Moreover, throughout their experience in the government and advocacy, they “have received a lot of questions regarding grooming, human trafficking, identity theft, child pornography. Having worked with politicians, public institutions, which is where we all come from, we know about the phenomena, the regulation and the places people can find support.”

Internet works on issues of digital rights and digital economy. Some of the topics they cover are big data and data protection, such as analyzing the impact of the GDPR in Latin America; censorship and State and corporate surveillance; e-commerce and internet governance, and the digital divide and north-south development. Their work takes place in the form of workshops, communications materials, debates series, events, research.

Their series of four workshops in Cochabamba serves as an example of the educational offerings Internet hopes to do: introduction to the internet, digital marketing, e-banking, digital security. They saw that the most highly requested workshop was the one on marketing, whereas digital security was the least popular. “We had trouble promoting it, but going forward we will make better posters for parents to learn about youth online safety. It’s not about calling it privacy but about being able to explain how phenomena relate to people’s lives.”

Their pedagogic goals for their workshops on youth online safety are to help people identify the ways in which they are exposing themselves or their children. “What happens when parents feel their kids are vulnerable? The idea is to help parents understand that it’s not about prohibiting kids from going online, but to have a better idea of how exactly kids get exposed. And help them all learn certain protective measures, like not advertising your phone number on a big Facebook group.”

They also do advocacy and communications materials on the intersection between technology and gender-based violence. They explain the regulatory frameworks to deal with human trafficking, sextortion. Bolivia has seen a fair share of cases where non-consensually shared intimate content has been weaponized against women journalists, politicians, and public figures.
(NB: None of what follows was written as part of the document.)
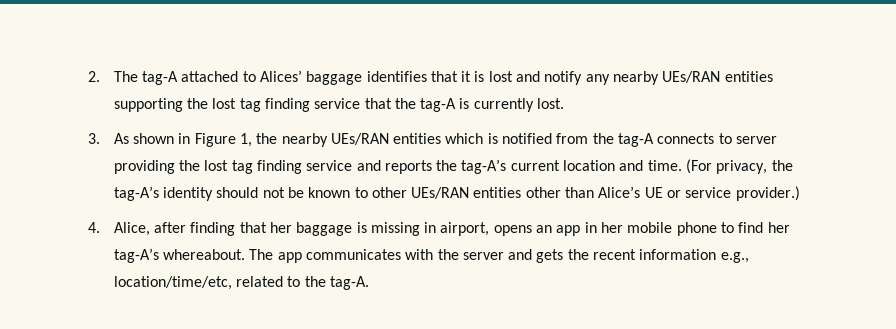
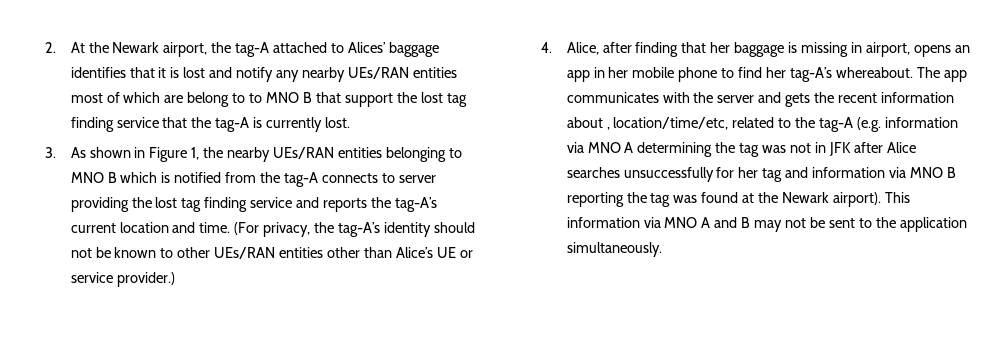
[113,71,138,82] The -> [70,42,232,57] At the Newark airport, the
[113,98,183,112] supporting -> [70,92,393,107] most of which are belong to to MNO B that support
(442, 138) none -> [385,147,462,162] [70,172,117,183] belonging to MNO B
[720,252,749,263] e.g., -> [566,117,610,130] about ,
[329,276,369,290] tag-A. -> [819,117,958,132] [566,142,916,157] [566,167,956,182] [566,192,910,207] [566,217,967,232] [566,242,662,257] tag-A (e.g. information via MNO A determining the tag was not in JFK after Alice searches unsuccessfully for her tag and information via MNO B reporting the tag was found at the Newark airport). This information via MNO A and B may not be sent to the application simultaneously.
Their research today is focused on social media trolls, censorship, and surveillance in Bolivia, and indicators that will hopefully come in useful in the electoral season in a year and a half. Like other countries in the region, political candidates in Bolivia are not afraid of contentious electoral uses of technology, and they want to be a watchdog. “We don’t have strong evidence to believe that governments or other actors in Bolivia are surveilling the population to the extent that the Colombian, Argentinean or Mexican governments are. It doesn’t mean this will not change in the future; it’s not like the government has no resources or is not learning from other governments. But we still have a culture of fear and self-censorship. People who do not want to talk because of government trolls that will attack you if you speak against the government. So now we need to start raising awareness in time for further rights violations.”

For Cristian, Internet brings methodologies informed by feminist and youth perspectives. They recognize that “If you all you say is ‘don’t, don’t, don’t’, you are leading people further into self-censorship and self-surveillance.”

Ultimately, the specialists who have congregated in Internet want to be independent of funding, at least partially. “We just want to be activists. We will finance part of our stuff ourselves. When you do something coherent, people will see the results.” I know that I, for one, cannot wait to see what they will be doing.